Racial composition as of the 2020 census
| Race | Number | Percent |
|---|---|---|
| White | 1,098 | 90.3% |
| Black or African American | 8 | 0.7% |
| American Indian and Alaska Native | 4 | 0.3% |
| Asian | 9 | 0.7% |
| Native Hawaiian and Other Pacific Islander | 0 | 0.0% |
| Some other race | 40 | 3.3% |
| Two or more races | 57 | 4.7% |
| Hispanic or Latino (of any race) | 74 | 6.1% |

===2010 census===
As of the census of 2010, there were 1,215 people, 478 households, and 336 families living in the city. The population density was 314.0 PD/sqmi. There were 517 housing units at an average density of 133.6 /sqmi. The racial makeup of the city was 95.2% White, 0.1% African American, 1.2% Asian, 2.2% from other races, and 1.3% from two or more races. Hispanic or Latino of any race were 4.4% of the population.

There were 478 households, of which 36.0% had children under the age of 18 living with them, 56.7% were married couples living together, 9.8% had a female householder with no husband present, 3.8% had a male householder with no wife present, and 29.7% were non-families. 25.9% of all households were made up of individuals, and 10.2% had someone living alone who was 65 years of age or older. The average household size was 2.54 and the average family size was 3.08.

The median age in the city was 39.3 years. 29.3% of residents were under the age of 18; 4.5% were between the ages of 18 and 24; 25.1% were from 25 to 44; 27.8% were from 45 to 64; and 13.3% were 65 years of age or older.
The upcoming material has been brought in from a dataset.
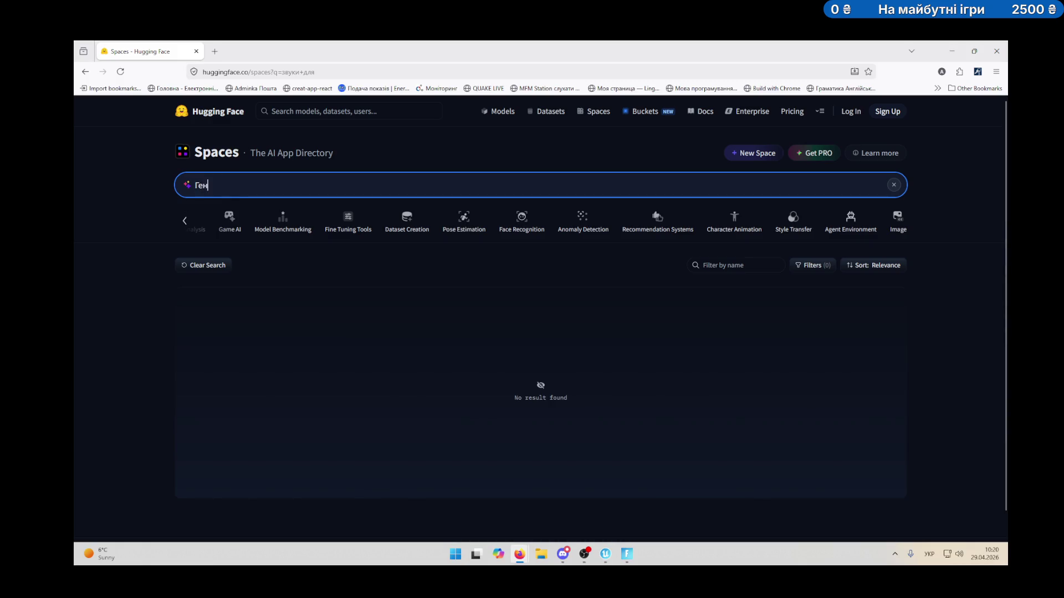
text(ерація звуків)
The gender makeup of the city was 49.6% male and 50.4% female.

===2000 census===
As of the census of 2000, there were 1,239 people, 475 households, and 341 families living in the city. The population density was 319.7 PD/sqmi. There were 499 housing units at an average density of 128.7 /sqmi. The racial makeup of the city was 96.53% White, 0.08% African American, 0.16% Native American, 1.94% Asian, 0.48% from other races, and 0.81% from two or more races. Hispanic or Latino of any race were 1.21% of the population.

There were 475 households, out of which 37.5% had children under the age of 18 living with them, 62.9% were married couples living together, 4.8% had a female householder with no husband present, and 28.2% were non-families. 24.0% of all households were made up of individuals, and 12.6% had someone living alone who was 65 years of age or older. The average household size was 2.58 and the average family size was 3.09.

29.4% were under the age of 18, 5.0% from 18 to 24, 30.5% from 25 to 44, 20.8% from 45 to 64, and 14.3% were 65 years of age or older. The median age was 36 years. For every 100 females, there were 106.2 males. For every 100 females age 18 and over, there were 97.1 males.

The median income for a household in the city was $42,614, and the median income for a family was $50,139. Males had a median income of $32,042 versus $25,323 for females. The per capita income for the city was $18,780. About 1.4% of families and 4.4% of the population were below the poverty line, including 5.5% of those under age 18 and 5.0% of those age 65 or over.
==Education==
Jewell is home to the South Hamilton Community School District, which serves Jewell, Ellsworth, Stanhope, and Randall.

Jewell was once home to Jewell Lutheran College, which closed in 1924.